[Passage — start]

Evaluation¶

Given a dataset of items where a user has implicitly or explicitly interacted with (via ratings, purchases, downloads, previews, etc.), the idea is to split the dataset in two—usually disjunct—sets. The training and test datasets.

The evaluation package implements several metrics such as: predictive accuracy (Mean Absolute Error, Root Mean Square Error), decision based (Precision, Recall, F–measure), and rank based metrics (Spearman’s $\rho$ , Kendall– $\tau$ , and Mean Reciprocal Rank)

For a complete list of available metrics to evaluate recommender systems see [http://research.microsoft.com/pubs/115396/EvaluationMetrics.TR.pdf]

Given a test set $\mathcal{T}$ of user-item pairs $(u, i)$ with ratings $r_{ui}$ , the system generates predicted ratings $\hat{r}_{ui}$ .

Prediction-based metrics¶

Predictive metrics aim at comparing the predicted values against the actual values. The result is the average over the deviations.

Mean Absolute Error¶

[http://en.wikipedia.org/wiki/Mean_absolute_error]

Mean Absolute Error (MAE) measures the deviation between the predicted and the real value:

$MAE = \frac{1}{|\mathcal{T}|}\sum_{(u,i) \in \mathcal{T}} \left| \hat{r}_{ui} - r_{ui} \right|$

where $\hat{r}_{ui}$ is the predicted value of user $u$ for item $i$ , and $r_{ui}$ is the true value (ground truth).

Examples¶

from recsys.evaluation.prediction import MAE

mae = MAE()
mae.compute(4.0, 3.2) #returns 0.8

from recsys.evaluation.prediction import MAE

DATA_PRED = [(3, 2.3), (1, 0.9), (5, 4.9), (2, 0.9), (3, 1.5)]
mae = MAE(DATA_PRED)
mae.compute() #returns 0.7

from recsys.evaluation.prediction import MAE

GROUND_TRUTH = [3.0, 1.0, 5.0, 2.0, 3.0]
TEST = [2.3, 0.9, 4.9, 0.9, 1.5]
mae = MAE()
mae.load_ground_truth(GROUND_TRUTH)
mae.load_test(TEST)
mae.compute() #returns 0.7

Root Mean Squared Error¶

[http://en.wikipedia.org/wiki/Root_mean_square_deviation]

Mean Squared Error (MSE) is also used to compare the predicted value with the real value a user has assigned to an item. The difference between MAE and MSE is that MSE heavily penalise large errors.

$MSE = \frac{1}{|\mathcal{T}|}\sum_{(u,i) \in \mathcal{T}} (\hat{r}_{ui} - r_{ui})^2$

Root Mean Squared Error (RMSE) equals to the square root of the MSE value.

[Passage — finish]
[Information — start]

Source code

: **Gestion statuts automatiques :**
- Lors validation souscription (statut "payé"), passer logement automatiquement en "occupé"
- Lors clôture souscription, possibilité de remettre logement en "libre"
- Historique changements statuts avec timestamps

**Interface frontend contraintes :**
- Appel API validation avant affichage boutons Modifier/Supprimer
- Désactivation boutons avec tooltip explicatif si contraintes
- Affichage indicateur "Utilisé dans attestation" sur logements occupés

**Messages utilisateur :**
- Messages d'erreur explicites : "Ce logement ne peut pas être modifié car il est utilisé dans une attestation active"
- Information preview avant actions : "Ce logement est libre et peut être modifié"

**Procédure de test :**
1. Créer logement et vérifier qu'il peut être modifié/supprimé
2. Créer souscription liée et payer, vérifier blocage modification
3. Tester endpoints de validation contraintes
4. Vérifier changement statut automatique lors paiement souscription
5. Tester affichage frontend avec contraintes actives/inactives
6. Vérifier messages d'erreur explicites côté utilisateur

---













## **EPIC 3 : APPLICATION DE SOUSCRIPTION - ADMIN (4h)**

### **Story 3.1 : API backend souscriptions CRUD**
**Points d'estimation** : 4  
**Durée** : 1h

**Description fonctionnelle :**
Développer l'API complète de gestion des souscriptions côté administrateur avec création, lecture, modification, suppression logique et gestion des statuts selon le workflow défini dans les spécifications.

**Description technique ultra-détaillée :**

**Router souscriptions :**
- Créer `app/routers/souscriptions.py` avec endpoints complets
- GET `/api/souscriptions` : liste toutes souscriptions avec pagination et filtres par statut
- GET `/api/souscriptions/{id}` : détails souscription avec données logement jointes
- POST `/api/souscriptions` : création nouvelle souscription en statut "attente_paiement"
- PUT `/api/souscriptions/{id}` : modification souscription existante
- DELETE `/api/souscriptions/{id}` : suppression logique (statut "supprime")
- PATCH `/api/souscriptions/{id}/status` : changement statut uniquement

[Information — finish]

→ To do
**a.** In the passage on evaluation metrics, how does MSE differ from MAE?
**b.** List every metric that the passage on evaluation metrics says the evaluation package implements.
**c.** Continue the passage on evaluation metrics, picking up after its last sentence.

→ Results by task
**a.** MSE heavily penalizes large errors.

**b.** Mean Absolute Error, Root Mean Square Error, Precision, Recall, F–measure, Spearman's ρ, Kendall–τ, and Mean Reciprocal Rank.

**c.**
$RMSE = \sqrt{MSE}$

Examples¶

from recsys.evaluation.prediction import RMSE

rmse = RMSE()
rmse.compute(4.0, 3.2) #returns 0.8

from recsys.evaluation.prediction import RMSE

DATA_PRED = [(3, 2.3), (1, 0.9), (5, 4.9), (2, 0.9), (3, 1.5)]
rmse = RMSE(DATA_PRED)
rmse.compute() #returns 0.891067

Decision-based metrics¶

Decision-based metrics evaluates the top-N recommendations for a user. Uusally recommendations are a ranked list of items, ordered by decreasing relevance. Yet, the decision-based metrics do not take into account the position -or rank- of the item in the result list).

There are four different cases to take into account:

True positive (TP). The system recommends an item the user is interested in.
False positive (FP). The system recommends an item the user is not interested in.
True negative (TN). The system does not recommend an item the user is not interested in.
False negative (FN). The system does not recommend an item the user is interested in.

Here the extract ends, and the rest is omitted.